▶ _Task list_:
1. Answer these questions about the forum thread on Zig network programs:
(a) How many points does the post have?
(b) Which sentence does the commenter quote at the start of the reply?
(c) According to the comment, what does a coroutine switch inevitably break?
2. Please continue the forum thread on Zig network programs, picking up right after its final sentence.

:: Text ::

How I turned Zig into my favorite language to write network programs in

(lalinsky.com)

183 points | by 0x1997 8 hours ago

11 comments

mananaysiempre 4 hours ago
> Context switching is virtually free, comparable to a function call.
If you’re counting that low, then you need to count carefully.
A coroutine switch, however well implemented, inevitably breaks the branch predictor’s idea of your return stack, but the effect of mispredicted returns will be smeared over the target coroutine’s execution rather than concentrated at the point of the switch. (Similar issues exist with e.g. measuring the effect of blowing the cache on a CPU migration.) I’m actually not sure if Zig’s async design even uses hardware call/return pairs when a (monomorphized-as-)async function calls another one, or if every return just gets translated to an indirect jump. (This option affords what I think is a cleaner design for coroutines with compact frames, but it is much less friendly to the CPU.)
So a foolproof benchmark would require one to compare the total execution time of a (compute-bound) program that constantly switches between (say) two tasks to that of an equivalent program that not only does not switch but (given what little I know about Zig’s “colorless” async) does not run under an async executor(?) at all. Those tasks would also need to yield on a non-trivial call stack each time. Seems quite tricky all in all.

:::
:: Input data ::

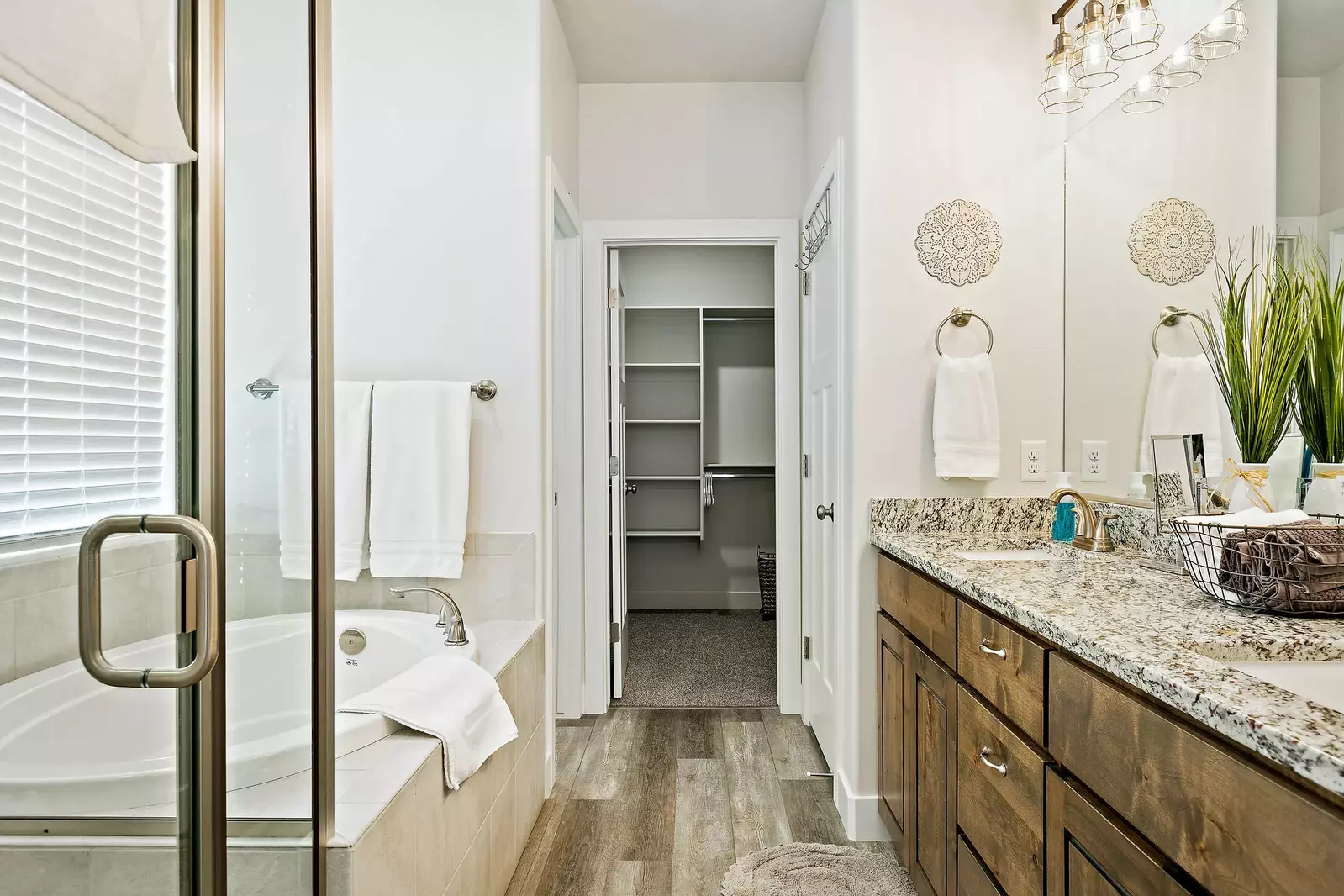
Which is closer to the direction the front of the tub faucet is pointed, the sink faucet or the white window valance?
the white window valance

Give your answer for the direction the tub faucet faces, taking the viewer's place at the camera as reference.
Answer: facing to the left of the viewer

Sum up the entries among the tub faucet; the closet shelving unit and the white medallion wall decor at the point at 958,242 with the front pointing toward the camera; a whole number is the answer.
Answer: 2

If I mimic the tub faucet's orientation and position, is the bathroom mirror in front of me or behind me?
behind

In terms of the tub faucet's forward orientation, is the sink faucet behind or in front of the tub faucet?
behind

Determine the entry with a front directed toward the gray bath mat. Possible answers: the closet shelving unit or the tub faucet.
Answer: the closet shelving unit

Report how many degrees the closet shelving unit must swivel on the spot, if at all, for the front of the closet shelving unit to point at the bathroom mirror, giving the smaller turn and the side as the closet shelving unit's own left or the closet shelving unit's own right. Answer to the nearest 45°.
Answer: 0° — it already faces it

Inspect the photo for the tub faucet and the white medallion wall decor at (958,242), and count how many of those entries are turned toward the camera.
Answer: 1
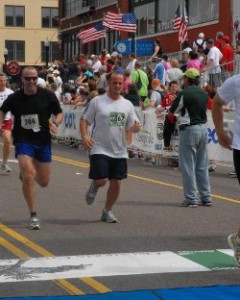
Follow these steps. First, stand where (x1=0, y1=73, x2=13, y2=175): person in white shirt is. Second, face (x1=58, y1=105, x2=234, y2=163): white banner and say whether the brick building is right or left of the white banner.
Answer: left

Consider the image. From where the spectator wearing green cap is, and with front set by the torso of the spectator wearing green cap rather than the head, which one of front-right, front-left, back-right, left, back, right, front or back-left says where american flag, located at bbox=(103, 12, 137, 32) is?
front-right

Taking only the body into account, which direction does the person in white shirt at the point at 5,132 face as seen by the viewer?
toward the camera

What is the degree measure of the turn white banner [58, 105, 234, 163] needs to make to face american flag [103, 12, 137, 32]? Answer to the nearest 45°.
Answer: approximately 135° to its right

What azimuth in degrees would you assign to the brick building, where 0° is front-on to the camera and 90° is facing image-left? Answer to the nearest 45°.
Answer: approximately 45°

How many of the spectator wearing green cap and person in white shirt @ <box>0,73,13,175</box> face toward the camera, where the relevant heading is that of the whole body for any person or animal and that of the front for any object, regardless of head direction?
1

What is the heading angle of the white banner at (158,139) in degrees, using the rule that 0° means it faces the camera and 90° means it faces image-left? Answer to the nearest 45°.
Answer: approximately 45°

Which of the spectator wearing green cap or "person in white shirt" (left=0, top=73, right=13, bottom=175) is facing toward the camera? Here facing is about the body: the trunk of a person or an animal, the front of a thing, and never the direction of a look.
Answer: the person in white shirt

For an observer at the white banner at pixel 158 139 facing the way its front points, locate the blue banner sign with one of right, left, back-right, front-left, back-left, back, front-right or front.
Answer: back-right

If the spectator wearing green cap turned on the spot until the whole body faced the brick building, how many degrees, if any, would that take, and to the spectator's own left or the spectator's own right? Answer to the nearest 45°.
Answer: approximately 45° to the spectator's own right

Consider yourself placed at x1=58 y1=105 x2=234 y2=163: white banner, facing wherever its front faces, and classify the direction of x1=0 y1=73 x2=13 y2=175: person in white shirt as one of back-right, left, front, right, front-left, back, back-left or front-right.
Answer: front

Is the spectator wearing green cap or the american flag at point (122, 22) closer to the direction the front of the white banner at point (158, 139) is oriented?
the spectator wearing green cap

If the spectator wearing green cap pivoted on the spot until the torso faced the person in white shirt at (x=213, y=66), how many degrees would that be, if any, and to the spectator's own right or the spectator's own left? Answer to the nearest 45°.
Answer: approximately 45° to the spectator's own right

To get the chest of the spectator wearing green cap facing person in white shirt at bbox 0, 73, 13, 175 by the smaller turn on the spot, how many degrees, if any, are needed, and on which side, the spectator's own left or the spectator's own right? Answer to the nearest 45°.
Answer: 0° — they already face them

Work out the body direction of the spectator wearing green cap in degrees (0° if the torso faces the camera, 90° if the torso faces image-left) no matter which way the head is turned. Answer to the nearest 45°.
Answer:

:::

▶ _Set of answers_:
1.
(a) 183
(b) "Context switching is virtually free, comparable to a function call."
(c) The branch predictor's idea of your return stack

2.
[-]
- messe 2 hours ago
  > I’m actually not sure if Zig’s async design even uses hardware call/return pairs
  Zig no longer has async in the language (and hasn't for quite some time). The OP implemented task switching in user-space.
  [-]
  - loeg 2 hours ago
    Even so. You're talking about storing and loading at least ~16 8-byte registers, including the instruction pointer which is essentially a jump. Even to L1 that takes some time; more than a simple function call (jump + pushed return address).
    [-]
    - lukaslalinsky 2 hours ago
      Only stack and instruction pointer are explicitly restored. The rest is handled by the compiler, instead of depending on the C calling convention, it can avoid having things in registers during yield.
      See this for more details on how stackful coroutines can be made much faster:
      https://photonlibos.github.io/blog/stackful-coroutine-made-f...
      [-]
      - messe 1 hour ago
        > The rest is handled by the compiler, instead of depending on the C calling convention, it can avoid having things in registers during yield.
        Yep, the frame pointer as well if you're using it. This is exactly how its implemented in user-space in Zig's WIP std.Io branch green-threading implementation: https://github.com/ziglang/zig/blob/ce704963037fed60a30fd9d4...
        On ARM64, only fp, sp and pc are explicitly restored; and on x86_64 only rbp, rsp, and rip. For everything else, the compiler is just informed that the registers will be clobbered by the call, so it can optimize allocation to avoid having to save/restore them from the stack when it can.
        [-]
        flimflamm 45 minutes ago
        Is this just buttering the cost of switches by crippling the optimization options compiler have?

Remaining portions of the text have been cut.